ABOUT THIS EXERCISE: Reproduce the source text in all of the records below line for line and character for character, omitting the pictures.

Collected data:
*** Block opens ***

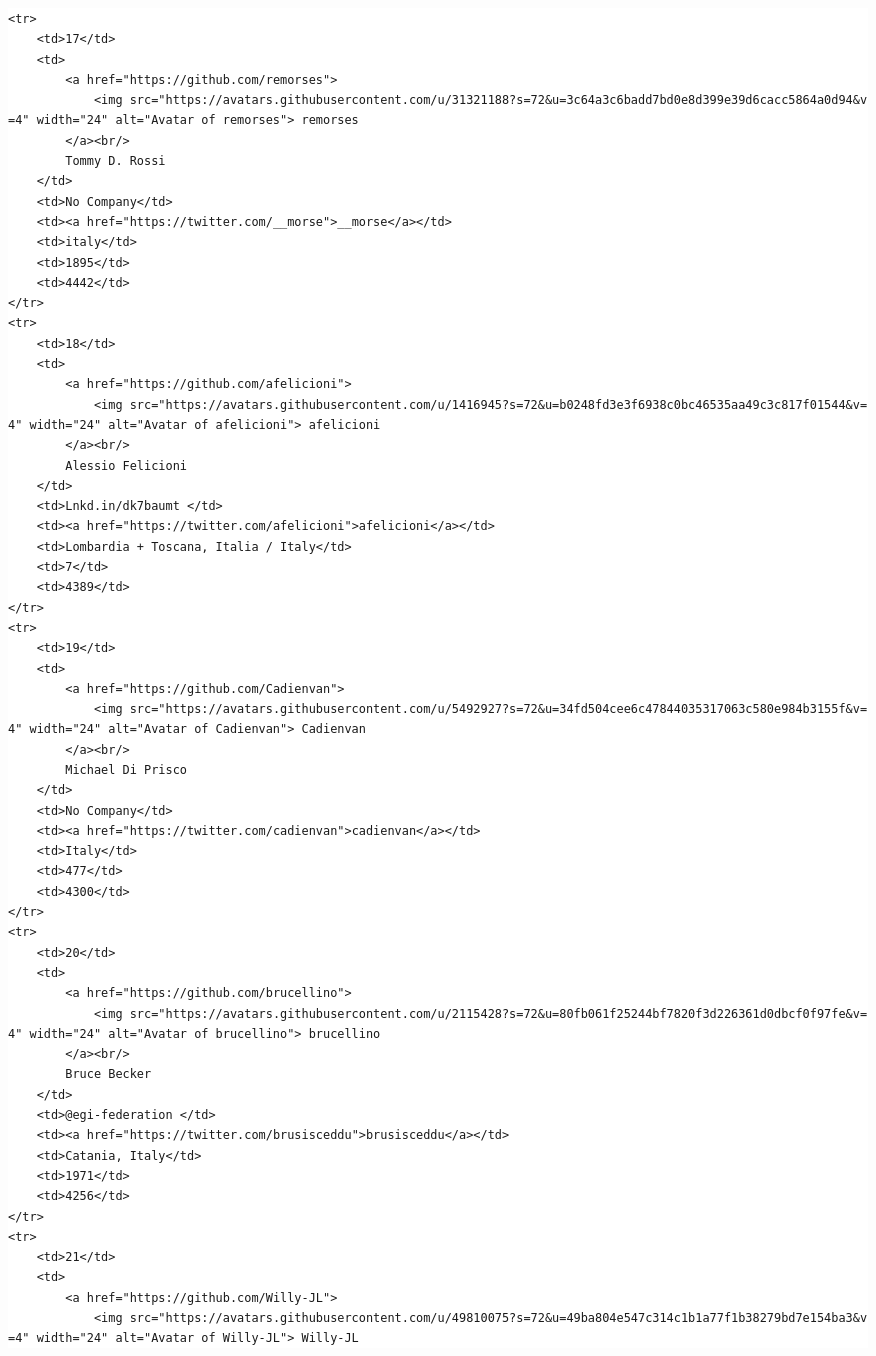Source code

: 	<tr>
		<td>17</td>
		<td>
			<a href="https://github.com/remorses">
				<img src="https://avatars.githubusercontent.com/u/31321188?s=72&u=3c64a3c6badd7bd0e8d399e39d6cacc5864a0d94&v=4" width="24" alt="Avatar of remorses"> remorses
			</a><br/>
			Tommy D. Rossi
		</td>
		<td>No Company</td>
		<td><a href="https://twitter.com/__morse">__morse</a></td>
		<td>italy</td>
		<td>1895</td>
		<td>4442</td>
	</tr>
	<tr>
		<td>18</td>
		<td>
			<a href="https://github.com/afelicioni">
				<img src="https://avatars.githubusercontent.com/u/1416945?s=72&u=b0248fd3e3f6938c0bc46535aa49c3c817f01544&v=4" width="24" alt="Avatar of afelicioni"> afelicioni
			</a><br/>
			Alessio Felicioni
		</td>
		<td>Lnkd.in/dk7baumt </td>
		<td><a href="https://twitter.com/afelicioni">afelicioni</a></td>
		<td>Lombardia + Toscana, Italia / Italy</td>
		<td>7</td>
		<td>4389</td>
	</tr>
	<tr>
		<td>19</td>
		<td>
			<a href="https://github.com/Cadienvan">
				<img src="https://avatars.githubusercontent.com/u/5492927?s=72&u=34fd504cee6c47844035317063c580e984b3155f&v=4" width="24" alt="Avatar of Cadienvan"> Cadienvan
			</a><br/>
			Michael Di Prisco
		</td>
		<td>No Company</td>
		<td><a href="https://twitter.com/cadienvan">cadienvan</a></td>
		<td>Italy</td>
		<td>477</td>
		<td>4300</td>
	</tr>
	<tr>
		<td>20</td>
		<td>
			<a href="https://github.com/brucellino">
				<img src="https://avatars.githubusercontent.com/u/2115428?s=72&u=80fb061f25244bf7820f3d226361d0dbcf0f97fe&v=4" width="24" alt="Avatar of brucellino"> brucellino
			</a><br/>
			Bruce Becker
		</td>
		<td>@egi-federation </td>
		<td><a href="https://twitter.com/brusisceddu">brusisceddu</a></td>
		<td>Catania, Italy</td>
		<td>1971</td>
		<td>4256</td>
	</tr>
	<tr>
		<td>21</td>
		<td>
			<a href="https://github.com/Willy-JL">
				<img src="https://avatars.githubusercontent.com/u/49810075?s=72&u=49ba804e547c314c1b1a77f1b38279bd7e154ba3&v=4" width="24" alt="Avatar of Willy-JL"> Willy-JL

*** Block closes ***

SOLUTION TO THE PROBLEM:
Source code

: 	<tr>
		<td>17</td>
		<td>
			<a href="https://github.com/remorses">
				<img src="https://avatars.githubusercontent.com/u/31321188?s=72&u=3c64a3c6badd7bd0e8d399e39d6cacc5864a0d94&v=4" width="24" alt="Avatar of remorses"> remorses
			</a><br/>
			Tommy D. Rossi
		</td>
		<td>No Company</td>
		<td><a href="https://twitter.com/__morse">__morse</a></td>
		<td>italy</td>
		<td>1895</td>
		<td>4442</td>
	</tr>
	<tr>
		<td>18</td>
		<td>
			<a href="https://github.com/afelicioni">
				<img src="https://avatars.githubusercontent.com/u/1416945?s=72&u=b0248fd3e3f6938c0bc46535aa49c3c817f01544&v=4" width="24" alt="Avatar of afelicioni"> afelicioni
			</a><br/>
			Alessio Felicioni
		</td>
		<td>Lnkd.in/dk7baumt </td>
		<td><a href="https://twitter.com/afelicioni">afelicioni</a></td>
		<td>Lombardia + Toscana, Italia / Italy</td>
		<td>7</td>
		<td>4389</td>
	</tr>
	<tr>
		<td>19</td>
		<td>
			<a href="https://github.com/Cadienvan">
				<img src="https://avatars.githubusercontent.com/u/5492927?s=72&u=34fd504cee6c47844035317063c580e984b3155f&v=4" width="24" alt="Avatar of Cadienvan"> Cadienvan
			</a><br/>
			Michael Di Prisco
		</td>
		<td>No Company</td>
		<td><a href="https://twitter.com/cadienvan">cadienvan</a></td>
		<td>Italy</td>
		<td>477</td>
		<td>4300</td>
	</tr>
	<tr>
		<td>20</td>
		<td>
			<a href="https://github.com/brucellino">
				<img src="https://avatars.githubusercontent.com/u/2115428?s=72&u=80fb061f25244bf7820f3d226361d0dbcf0f97fe&v=4" width="24" alt="Avatar of brucellino"> brucellino
			</a><br/>
			Bruce Becker
		</td>
		<td>@egi-federation </td>
		<td><a href="https://twitter.com/brusisceddu">brusisceddu</a></td>
		<td>Catania, Italy</td>
		<td>1971</td>
		<td>4256</td>
	</tr>
	<tr>
		<td>21</td>
		<td>
			<a href="https://github.com/Willy-JL">
				<img src="https://avatars.githubusercontent.com/u/49810075?s=72&u=49ba804e547c314c1b1a77f1b38279bd7e154ba3&v=4" width="24" alt="Avatar of Willy-JL"> Willy-JL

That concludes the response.